Stefanie Dickinson, 38, tearfully apologized at her sentencing Wednesday, where her husband, Chad, was among the supporters in attendance.
“Although I have made mistakes, these mistakes don’t define who I am,” Dickinson said, struggling to maintain her composure.
Dickinson, formerly the Ellicott school board treasurer and a well-known resident of the rural community east of Colorado Springs, was arrested in 2011 on suspicion of seducing her children’s baby sitter.
Prosecutors agreed to drop charges related to sexually graphic text messages she allegedly sent a 14-year-old boy in exchange for Dickinson’s guilty plea in June to sexual assault on a child by one in a position of trust.
That offense often carries a stiff prison sentence — even a life sentence — but the plea deal allowed her to avoid prison time.
Fourth Judicial District Judge Gregory Werner accepted the terms of the agreement, ordering that she register as a sex offender and spend 10 years to life on sex offender intensive supervised probation.
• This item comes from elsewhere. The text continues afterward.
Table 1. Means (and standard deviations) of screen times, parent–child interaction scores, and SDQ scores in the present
The judge also sentenced her to a 90 day, suspended jail term, which she will serve only if she violates her probation.
Dickinson is barred from being in contact with anyone under 18 except her three children.
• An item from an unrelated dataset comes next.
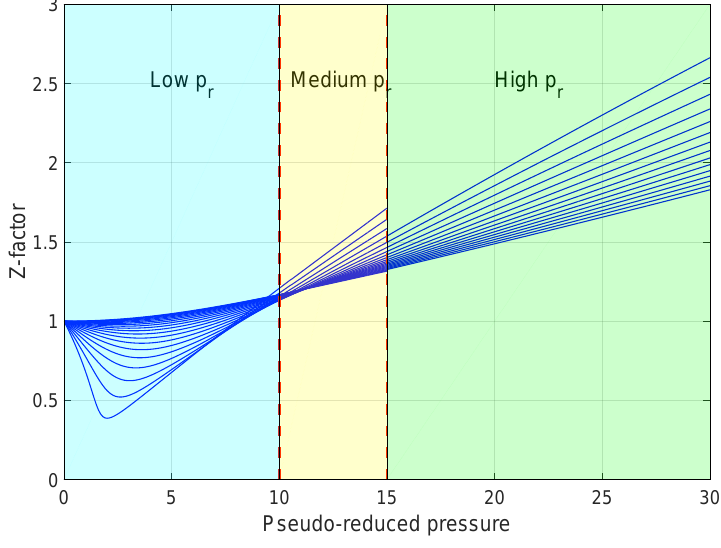
Figure 3. The standard S-K chart and its extension to high reduced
She also must submit to a mental health evaluation within 60 days.
“She preyed on children to get validation, which is entirely inappropriate and entirely unacceptable,” said lead prosecutor Laurel Cain.
While addressing the court, the mother of the younger boy said her son has grown anxious and that his grades have suffered since Dickinson sent a series of sexually explicit come-ons to his cellular phone, embroiling him in what became a public and embarrassing controversy.
“I hope that she gets the help she needs, and our family can have a little bit of closure and move on,” the woman said after the hearing.
In approving the plea deal, Werner directed harsh words toward Dickinson, whose aunt and brother praised her as a good mother and caring person who got caught up in a mistake she now regrets.
“The question you have to live with for a very long time is how you would feel if someone had done that with one of your children,” Werner said.
Werner also suggested Dickinson had failed to acknowledge or atone for what he called the “train wreck of chaos” her actions brought to the families of the boys, her own children and the town of Ellicott.
“Until you come to terms with that, I don’t think that you’re going to make a lot of headway in life or with your therapy,” Werner said.
Her attorney, Ted McClintock, said during the hearing that Dickinson has accepted guilt and wants to focus on treatment.
She intends to have her probation transferred to Texas, where she has been living for several months, McClintock said.
“It’s an unfortunate case on all sides, but I think she can turn this around and be a positive force,” McClintock said.